Intoccia v. Metropolitan Life Ins. Co. (S.D.N.Y., April 20, 2015); and Weilert v. Metropolitan Life Ins. Co. (S.D.N.Y., April 30, 2015)
Plaintiffs filed these putative class actions on behalf of themselves and all persons and entities who, directly or indirectly, purchased, renewed or paid premiums for Guaranteed Benefits Insurance Riders attached to variable annuity contracts with MLIC from 2009 through 2015 (the “Annuities”). The complaints allege that MLIC inadequately disclosed in its statutory annual statements that certain reinsurance transactions with affiliated reinsurance companies were collateralized using “contractual parental guarantees,” and thereby allegedly misrepresented its financial condition and the adequacy of its reserves. The lawsuits seek recovery under Section 4226 of the New York Insurance Law of a statutory penalty in the amount of the premiums paid for Guaranteed Benefits Insurance Riders attached to the Annuities.

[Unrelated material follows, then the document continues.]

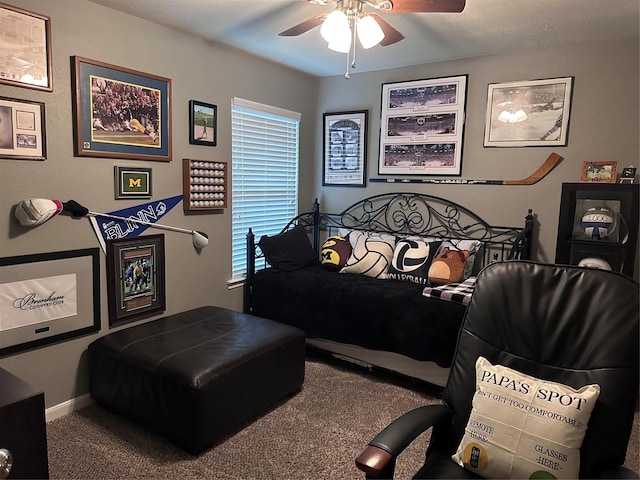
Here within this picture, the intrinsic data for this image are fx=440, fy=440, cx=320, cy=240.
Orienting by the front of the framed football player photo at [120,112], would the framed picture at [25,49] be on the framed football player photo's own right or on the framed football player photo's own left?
on the framed football player photo's own right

MetLife intends to defend these actions vigorously.
Other Litigation
C‑Mart, Inc. v. Metropolitan Life Ins. Co., et al. (S.D. Fla., January 10, 2013); Cadenasso v. Metropolitan Life Insurance Co., et al. (N.D. Cal., November 26, 2013, subsequently transferred to S.D. Fla.); and Fauley v. Metropolitan Life Insurance Co., et al. (Circuit Court of the 19th Judicial Circuit, Lake County, Ill., July 3, 2014)
Plaintiffs filed these lawsuits against defendants, including MLIC and a former MetLife financial services representative, alleging that the defendants sent unsolicited fax advertisements to plaintiff and others in violation of the Telephone Consumer Protection Act, as amended by the Junk Fax Prevention Act, 47 U.S.C. § 227. The C-Mart and Cadenasso cases were voluntarily dismissed. In the Fauley case, the court in Illinois issued a final order certifying a nationwide settlement class and approving a settlement under which MLIC has agreed to pay up to $23 million to resolve claims as to fax ads sent between August 23, 2008 and August 7, 2014. An objector to the settlement has filed a notice to appeal the approval order.
Voshall v. Metropolitan Life Ins. Co. (Superior Court of the State of California, County of Los Angeles, April 8, 2015)
Plaintiff filed this putative class action lawsuit on behalf of himself and all persons covered under a long-term group disability income insurance policy issued by MLIC to public entities in California between April 8, 2011 and April 8, 2015. Plaintiff alleges that MLIC improperly reduced benefits by including cost of living adjustments and employee paid contributions in the employer retirement benefits and other income that reduces the benefit payable under such policies. Plaintiff asserts causes of action for declaratory relief, violation of the California Business & Professions Code, breach of contract and breach of the implied covenant of good faith and fair dealing. The Company intends to defend this action vigorously.